4. Write an update_undo record covering the changes in 5,6,7.
5. Update the clustered index record (6,6) to (6,NULL).
6. Delete-mark the secondary index record (6,6).
7. Insert the secondary index record (6,NULL).

Steps 2,3,4 may be in a different order.

T2 could do the following:
1. Search for b<=3 in the secondary index.
This might not match any recs locked or modified by T1.
2. X-lock the matching records in the secondary index.
Note: Bug#3300 introduced the sloppy 'semi-consistent' semantics that non-matching rows will not be locked!
3. X-lock the corresponding records in the clustered index.
4. For each match:
4.1. write update_undo records for the DELETE operation
4.2. delete-mark the clustered index record
4.3. delete-mark the secondary index record
[22 May 2015 12:19] Marko Mäkelä
Posted by developer:
 
The asymmetry in my example is that the UPDATE will not block the DELETE, but the DELETE would block the UPDATE.

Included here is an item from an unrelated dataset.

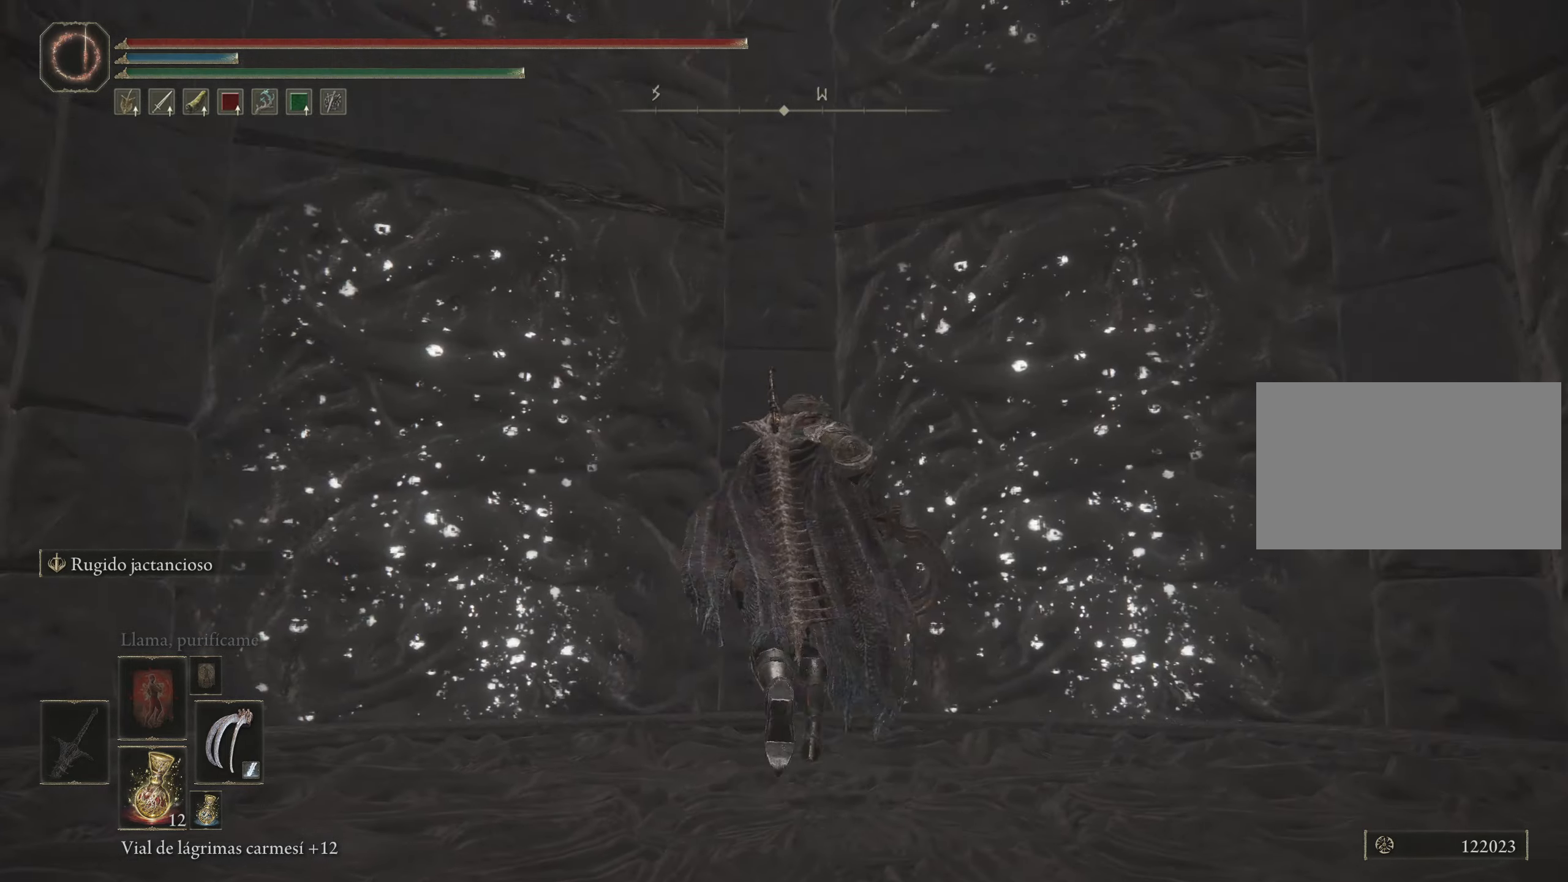
{"keys": [], "mouse": [], "events": [[116, "w", "up"]]}
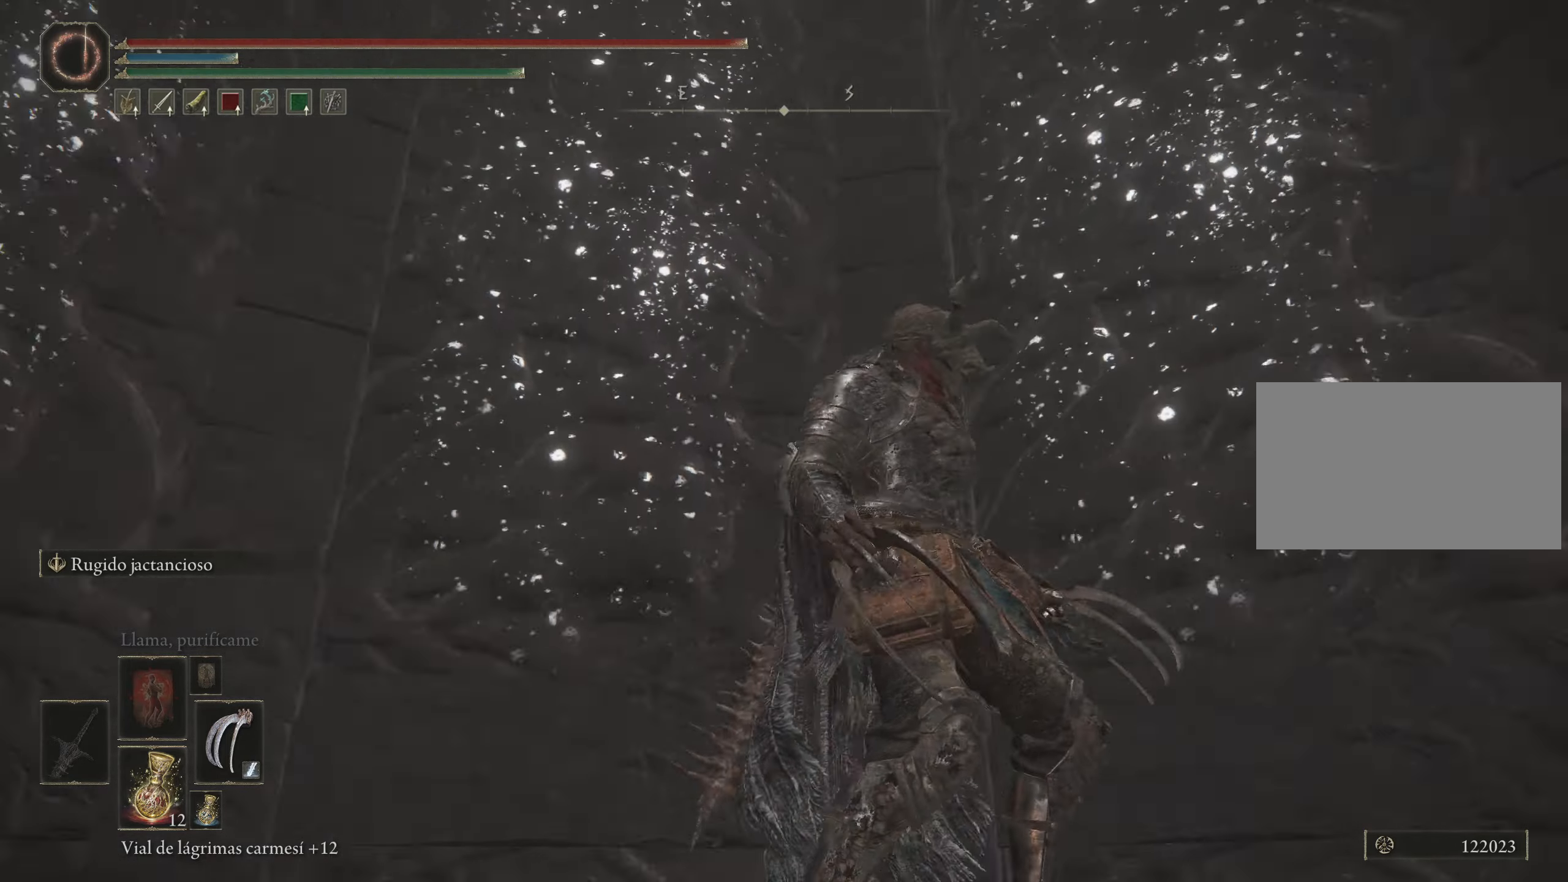
{"keys": [], "mouse": [], "events": []}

The DELETE is only matching the record (2,2).

Before the UPDATE and the DELETE, the internal order of records in the secondary index (b,a) would be (NULL,1),(NULL,3),(NULL,5),(2,2),(4,4),(6,6).

Internally, the secondary index record inserted by the UPDATE is (NULL,6), and it would be ordered right before the (2,2) that was probably record-and-gap locked by the DELETE.

Maybe this asymmetry would go away (and the UPDATE would block the DELETE) if the fix of Bug#3300 was disabled?
[26 Jun 2015 16:01] David Moss
The following was added to the 5.7.8 changelog:
When using a multi-threaded slave with slave_preserve_commit_order=1, certain combinations of transactions being applied in parallel could cause a deadlock and stop the slave responding. The fix introduces a check for such deadlocks, so that when a transaction needs to wait for another transaction to release a row lock, InnoDB checks if there is a deadlock caused by the commit order. If it finds a deadlock caused by the commit order, it sets a deadlock flag for the slave worker which is holding the row lock. Then the worker rolls back its transaction and tries again.